1954 – November : Schildering van de kerk ten einde.
Het koor werd voorzien van dubbele ramen met kathedraalglas. Bedrag der werken : 124.570 fr. (DB-1956).
“De werken in de kerk zijn ten einde, en iedereen kan er zich van overtuigen dat de kerk van Leest terug veruit de schoonste is uit de ganse omtrek. Ze is terug helemaal nieuw van binnen. Door de flinke werkkrachten van de B.J.B.-meisjes werd er ook een grondige kuis gehouden van heel de kerk, en dat het nodig was kunnen ze u allemaal vertellen. Drie dagen lang werd er onverpoosd door een tiental werkkrachten gekuist, gekeerd, geboend, geterpentijnd, gewreven, gebruind, genageld, gekuist, geschuurd, geschrobd, geverfd. Alles heeft zijn beurt gekregen, van boven van onder. Zo werd heel de meubilering van de kerk vernieuwd. We danken hier al de B.J.B.-meisjes die hier zo flink hun best gedaan hebben om Gods tempel zo schoon te maken. Woensdag 17 november was de grote kuis gedaan, en allen hebben zich eens lekker te goed gedaan aan cacao met koeken. En ze hadden het verdiend ! Mensen van Leest, de kerk is nu in orde. Houdt ze in ere ! Voyageert niet rond met de stoelen van de kerk ! Eerbiedigt de schildering in de kerk ! Of is het niet wraakroepend dat er reeds enkele schrammen zichtbaar zijn in één der pilasters langs de mannenkant ?”(DB)
1954 – November : Schone daad.
“Pater Selleslagh meldt ons nog het volgende : werden gedoopt vanwege de familie Daelemans uit de Alemstraat : Leo Alfons Maria Nalimana en Maria Ferdinanda Ndikumana. Om ginder een doopkind te hebben wordt een vergoeding gevraagd van 50 fr. per kind. Moge het navolging hebben !” (“DB”)
1954 – November – “De Band” : Nog Nieuws van pater Jozef Selleslagh. (foto onderaan)

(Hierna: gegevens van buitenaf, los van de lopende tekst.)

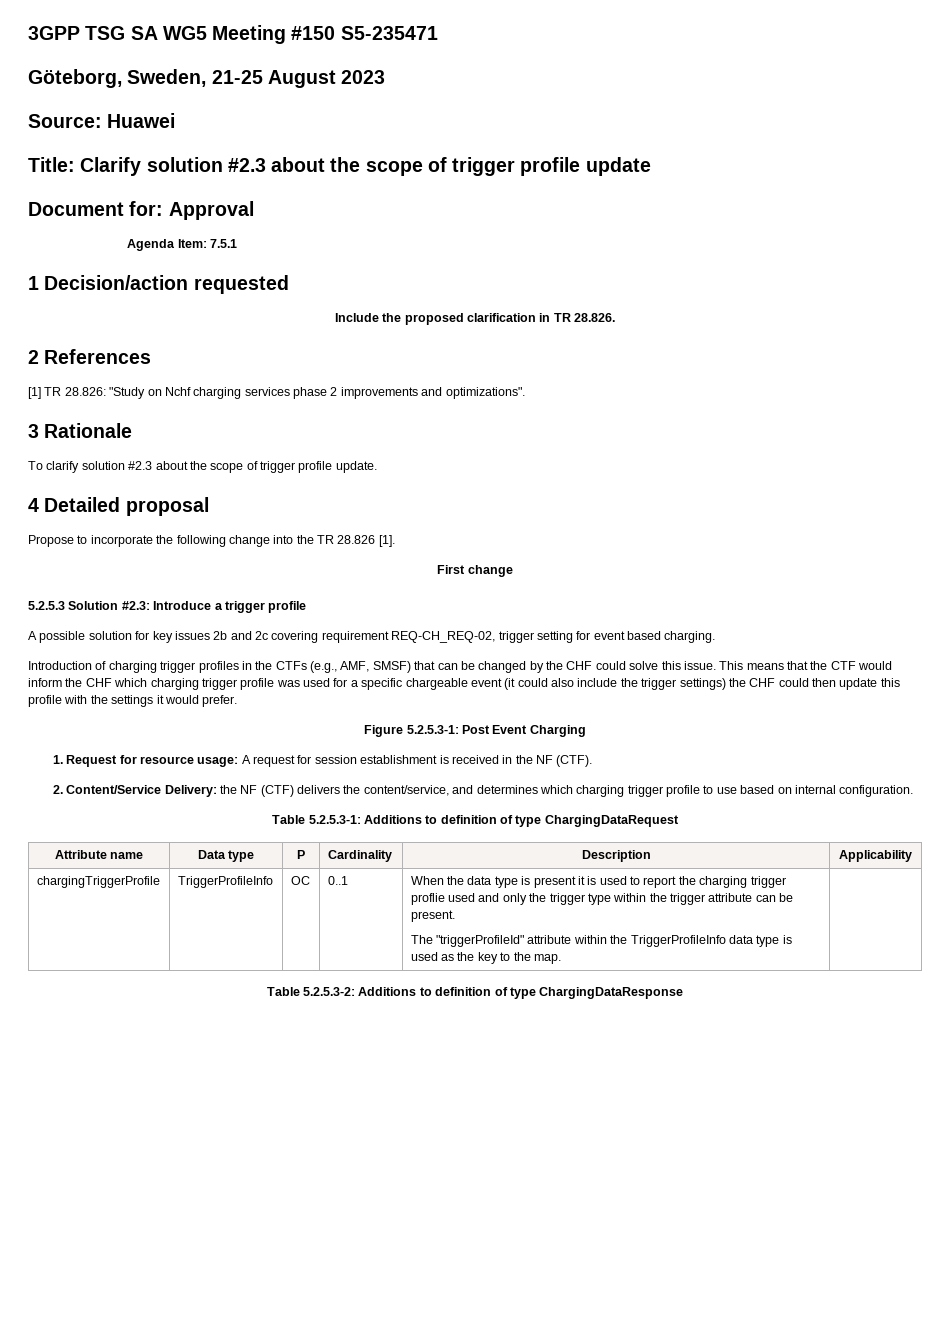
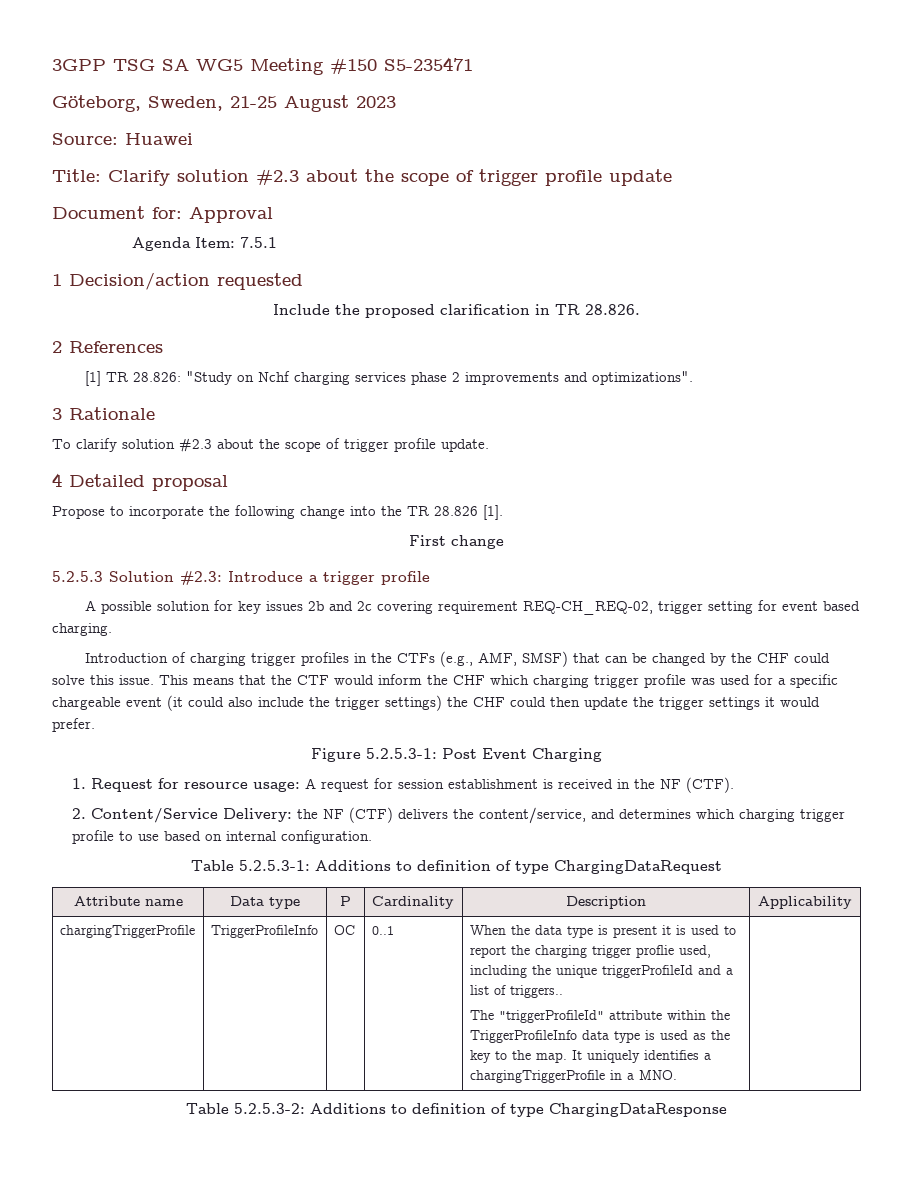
[880,678,900,687] [28,695,108,707] this profile with the -> [633,697,704,710] the trigger
[448,893,794,905] [410,910,455,922] used and only the trigger type within the trigger attribute can be present. -> [678,945,711,958] [469,965,733,978] [469,985,563,998] used, including the unique triggerProfileId and a list of triggers..
(561, 959) none -> [571,1050,711,1063] [469,1070,677,1083] It uniquely identifies a chargingTriggerProfile in a MNO.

“Hier gaat het heel goed. We zitten hier op een broussepostje in wording, alhoewel het een post aan het worden is. We hebben meer dan 12.000 christenen. Maar voor hier in het land is dat nog maar een kleintje. De missiepost bestaat nog geen twee jaar, en al wat we hebben is een voorlopige kerk en een voorlopig huis, dat er door kan. Het is natuurlijk geen luxe, maar wat wilt ge, alle begin is moeilijk. We zijn begonnen een huis te bouwen voor de paters, daarna de kerk. Gelukkig zijn er nog goede zielen in België, die hun fortuin willen geven om een post te helpen stichten. Anders zouden we zo nog wel een tijdje kunnen blijven zitten. Ik ben jager geworden, en heb al enkele beestjes op mijn geweten. Het is niet uit plezier, maar voor de inwendige mens wat te verzorgen, en hem een stukje vlees te geven. En als het vlees bijna op is, ja dan trekken we er op uit. Gisteren ben ik bijna de hele dag weg geweest met een vijftien à twintig negers (het was congé hier). We hebben verschillende antilopen gezien, maar niets gedood. Mijn doel was feitelijk wilde varkens te schieten, maar die heb ik niet gezien. Er zit van alle wild, tot leeuwen toe. Enkele weken geleden hebben ze er ééntje geschoten. Ze hadden er twee gezien, doch ene er van wist te ontkomen. Het was wel niet dicht bij de missie, maar toch nog op het grondgebied van de missie, een dertigtal km hier vandaan. Gevaar is er eigenlijk niet, want zover in de wildernis ga ik toch nooit alleen. Pater J. Selleslagh.” (Meer over Pater J. Selleslagh in deze Kronieken n.a.v. zijn wijding : 10/4/1944)
1954 – November – “De Band” : Broeder Romain De Laet vanuit Canada.(foto onderaan)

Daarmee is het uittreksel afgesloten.